*** Opening Material supplied ***
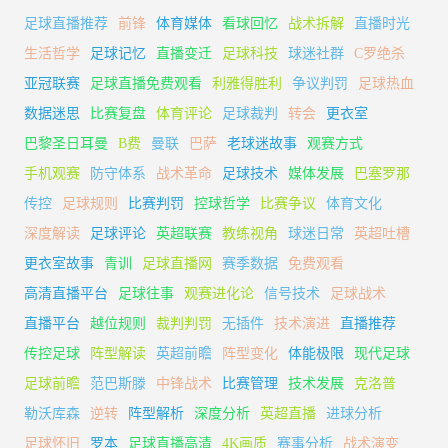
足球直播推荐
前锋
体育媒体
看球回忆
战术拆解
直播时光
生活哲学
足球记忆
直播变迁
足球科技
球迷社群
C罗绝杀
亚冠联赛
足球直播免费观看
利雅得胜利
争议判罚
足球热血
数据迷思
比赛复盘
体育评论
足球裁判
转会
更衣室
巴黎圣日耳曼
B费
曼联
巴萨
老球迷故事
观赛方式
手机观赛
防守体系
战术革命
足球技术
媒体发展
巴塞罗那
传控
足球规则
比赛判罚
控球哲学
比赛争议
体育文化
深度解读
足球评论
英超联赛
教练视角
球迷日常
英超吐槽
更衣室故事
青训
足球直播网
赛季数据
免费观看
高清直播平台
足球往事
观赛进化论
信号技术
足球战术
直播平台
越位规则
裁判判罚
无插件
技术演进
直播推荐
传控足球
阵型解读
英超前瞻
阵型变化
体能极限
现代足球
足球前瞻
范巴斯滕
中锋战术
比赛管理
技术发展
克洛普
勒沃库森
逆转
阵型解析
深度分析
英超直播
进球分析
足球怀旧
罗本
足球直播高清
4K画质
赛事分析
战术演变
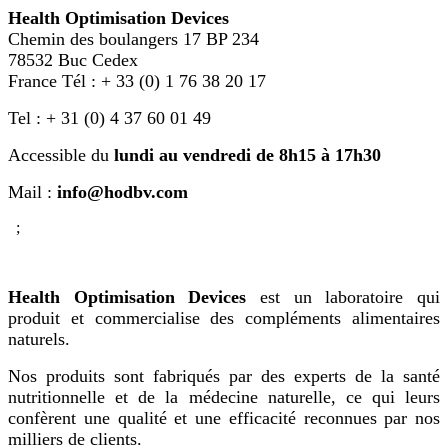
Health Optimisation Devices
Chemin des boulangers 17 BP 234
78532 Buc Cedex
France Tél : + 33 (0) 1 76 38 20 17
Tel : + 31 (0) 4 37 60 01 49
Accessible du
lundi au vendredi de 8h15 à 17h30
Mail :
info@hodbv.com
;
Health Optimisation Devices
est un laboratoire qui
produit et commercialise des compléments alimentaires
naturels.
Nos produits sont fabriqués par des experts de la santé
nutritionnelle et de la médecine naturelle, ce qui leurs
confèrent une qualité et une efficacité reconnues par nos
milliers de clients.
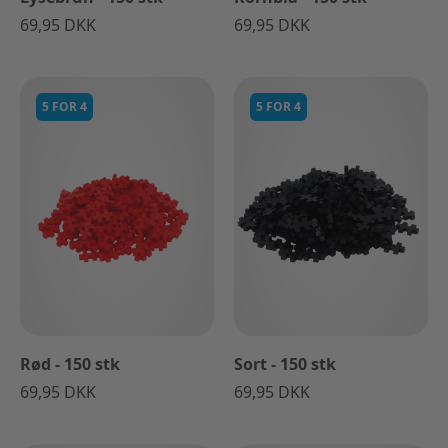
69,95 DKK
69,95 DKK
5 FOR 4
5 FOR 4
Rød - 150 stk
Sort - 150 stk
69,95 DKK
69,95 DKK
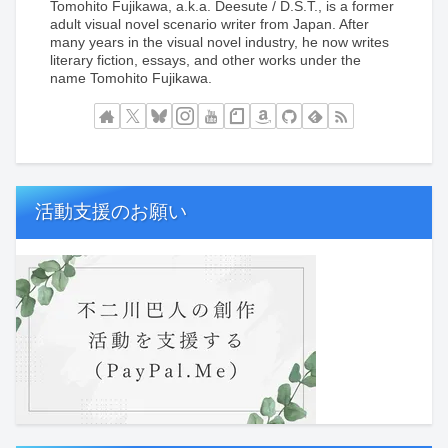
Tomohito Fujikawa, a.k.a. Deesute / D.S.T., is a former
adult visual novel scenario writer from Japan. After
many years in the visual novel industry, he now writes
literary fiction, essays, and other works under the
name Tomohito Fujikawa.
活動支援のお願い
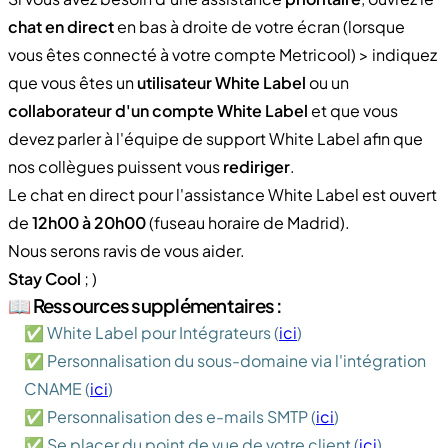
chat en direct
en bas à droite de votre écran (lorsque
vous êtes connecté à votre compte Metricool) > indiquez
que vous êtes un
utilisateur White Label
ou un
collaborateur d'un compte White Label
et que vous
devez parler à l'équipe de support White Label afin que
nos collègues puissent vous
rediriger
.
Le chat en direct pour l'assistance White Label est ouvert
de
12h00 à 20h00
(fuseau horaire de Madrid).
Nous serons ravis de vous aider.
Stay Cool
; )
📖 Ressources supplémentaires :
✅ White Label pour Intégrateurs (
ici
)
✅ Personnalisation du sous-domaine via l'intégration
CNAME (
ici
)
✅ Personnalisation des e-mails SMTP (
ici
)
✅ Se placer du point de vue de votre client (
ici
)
*** Closing Material supplied ***
# Task to carry out:
Transcribe exactly the line containing "devez parler à" and all remaining lines of the material, ending with the last one.

# Task solution:
devez parler à l'équipe de support White Label afin que
nos collègues puissent vous
rediriger
.
Le chat en direct pour l'assistance White Label est ouvert
de
12h00 à 20h00
(fuseau horaire de Madrid).
Nous serons ravis de vous aider.
Stay Cool
; )
📖 Ressources supplémentaires :
✅ White Label pour Intégrateurs (
ici
)
✅ Personnalisation du sous-domaine via l'intégration
CNAME (
ici
)
✅ Personnalisation des e-mails SMTP (
ici
)
✅ Se placer du point de vue de votre client (
ici
)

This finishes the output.